**Description of the task**
Can you duplicate, word for word, the part of the stock article below that opens with the words containing "The company’s sales" and closes with "its own weighting."?

According to the Labor Department, the consumer price index (CPI) in August increased 5.3% from a year earlier and 0.3% from July, which was less than expected, signaling that inflation may be starting to cool. Furthermore, during the Federal Reserve’s recent, annual Jackson Hole economic symposium, Fed Chair Jerome Powell reiterated that high inflation is “temporary.” The economy’s management of inflation should boost the performance of the consumer discretionary sector.
Yum! Brands, Inc. (YUM)
Famous fast-food company YUM, which is based in Louisville, Ky., has more than 50,000 restaurants across more than 150 countries and territories. The company operates through four segments: the KFC Division, the Pizza Hut Division; the Taco Bell Division; and the Habit Burger Grill Division.
YUM acquired Dragontail Systems Limited on September 7. It is an innovative provider of technology solutions for the food industry. The acquisition is expected to help strengthen YUM’s global order management and delivery capabilities.
The company’s sales surged 34% year-over-year to $1.60 billion for the second quarter, ended June 30, 2021. YUM’s operating profit grew 89% year-over-year to $567 million, while its net income came in at $391 million, representing an 89% year-over-year increase. Its EPS was $1.29, up 91% year-over-year.
Analysts expect YUM’s EPS and revenue to increase 25.1% and 16.4%, respectively, year-over-year to $4.53 and $6.58 billion in its fiscal year 2021. In addition, it surpassed the Street’s EPS estimates in each of the trailing four quarters. The stock has gained 39.9% in price over the past year to close yesterday’s trading session at $129.05.
YUM’s POWR Ratings reflect solid prospects. The company has an overall B rating, which translates to a Buy in our proprietary rating system. The POWR Ratings assess stocks by 118 different factors, each with its own weighting.
In addition, it has an A grade for Quality. Click here to see the additional POWR Ratings for YUM (Value, Stability, Growth, Sentiment, and Momentum). YUM is ranked #21 of 44 stocks in the A-rated Restaurants industry.
Ulta Beauty, Inc. (ULTA)

**Information shown**
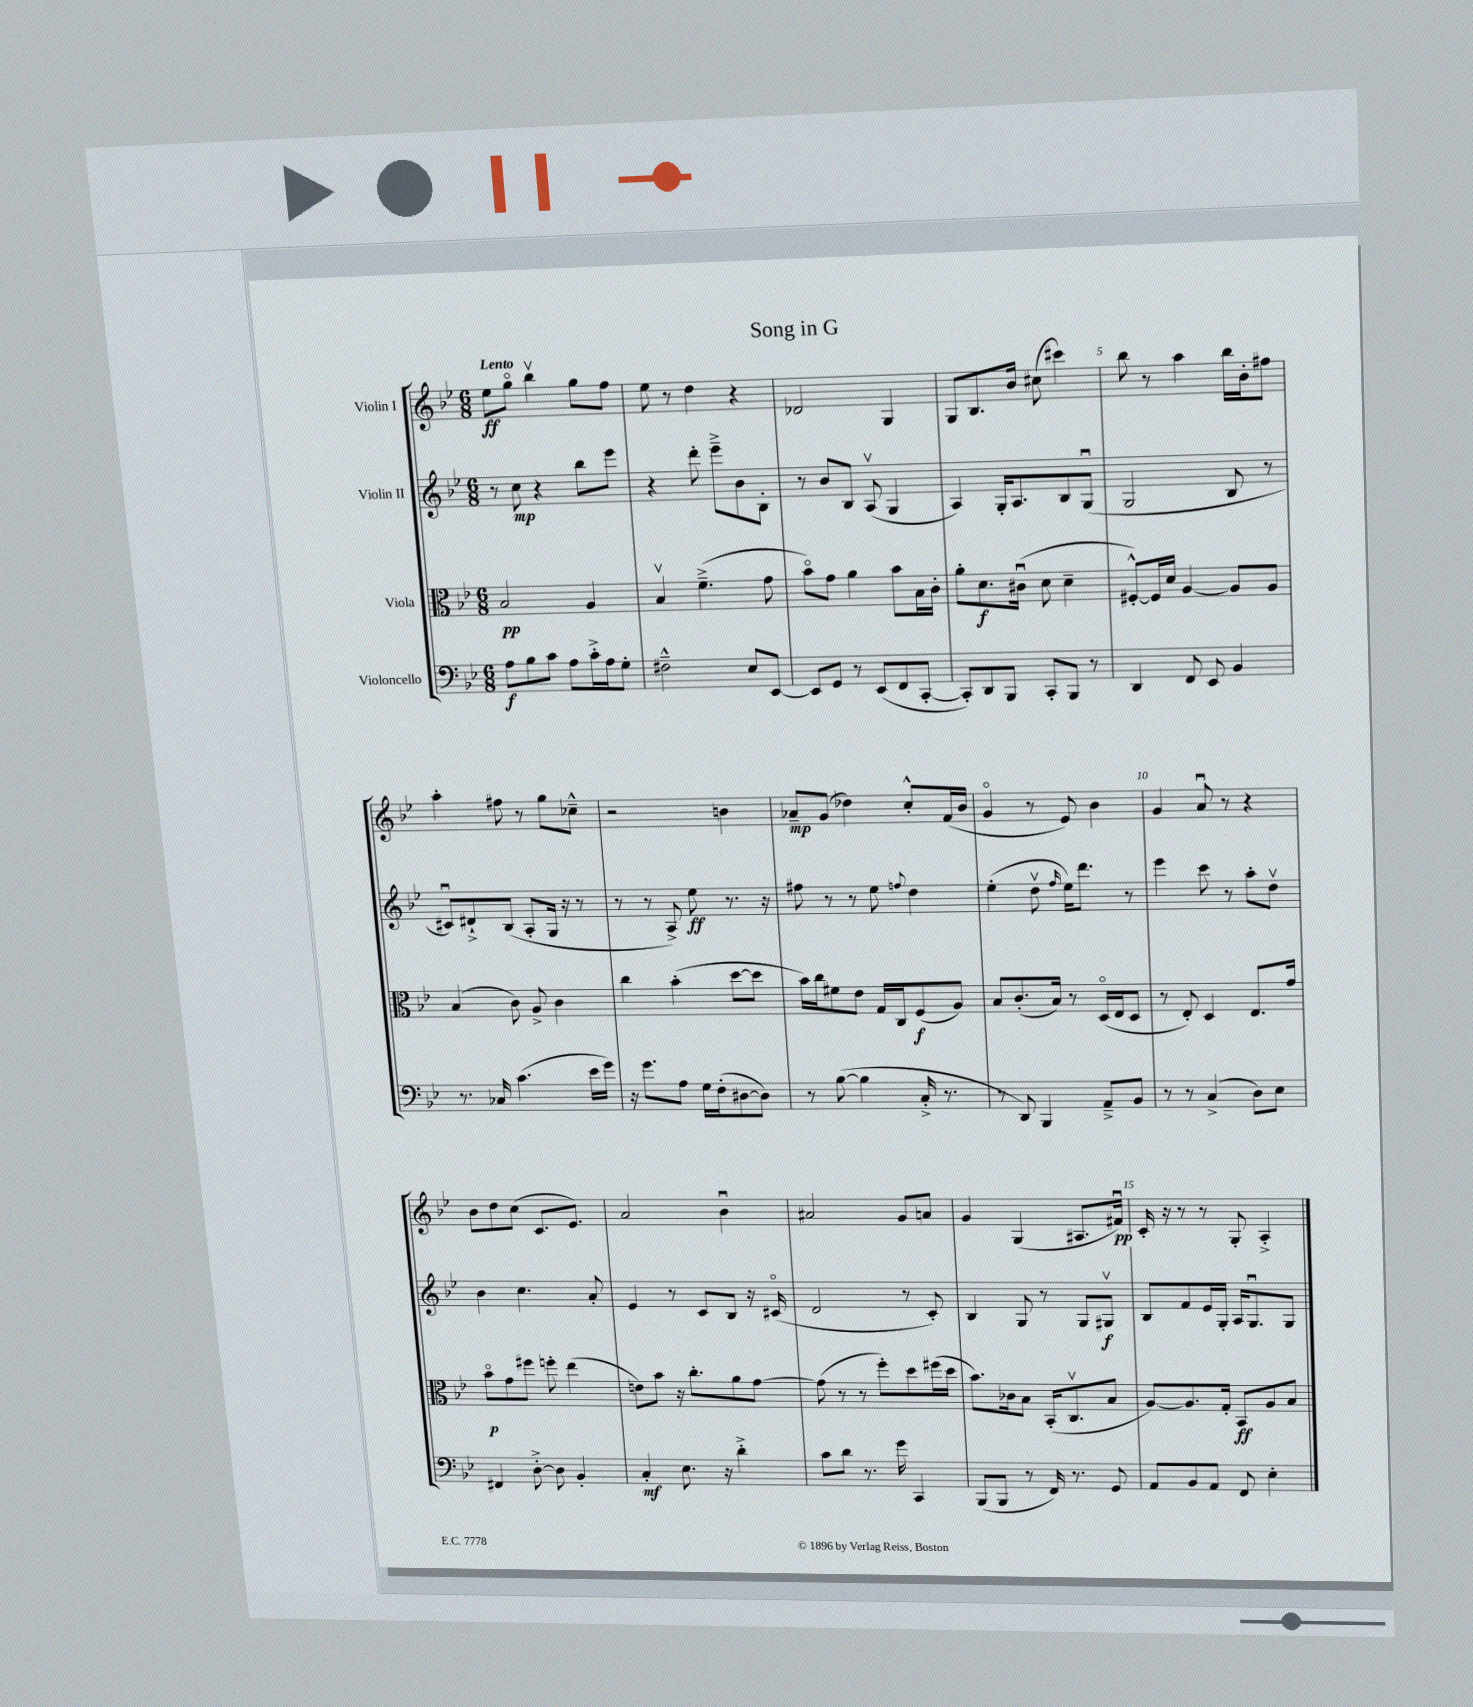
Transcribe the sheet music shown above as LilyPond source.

**Solution**
The company’s sales surged 34% year-over-year to $1.60 billion for the second quarter, ended June 30, 2021. YUM’s operating profit grew 89% year-over-year to $567 million, while its net income came in at $391 million, representing an 89% year-over-year increase. Its EPS was $1.29, up 91% year-over-year.
Analysts expect YUM’s EPS and revenue to increase 25.1% and 16.4%, respectively, year-over-year to $4.53 and $6.58 billion in its fiscal year 2021. In addition, it surpassed the Street’s EPS estimates in each of the trailing four quarters. The stock has gained 39.9% in price over the past year to close yesterday’s trading session at $129.05.
YUM’s POWR Ratings reflect solid prospects. The company has an overall B rating, which translates to a Buy in our proprietary rating system. The POWR Ratings assess stocks by 118 different factors, each with its own weighting.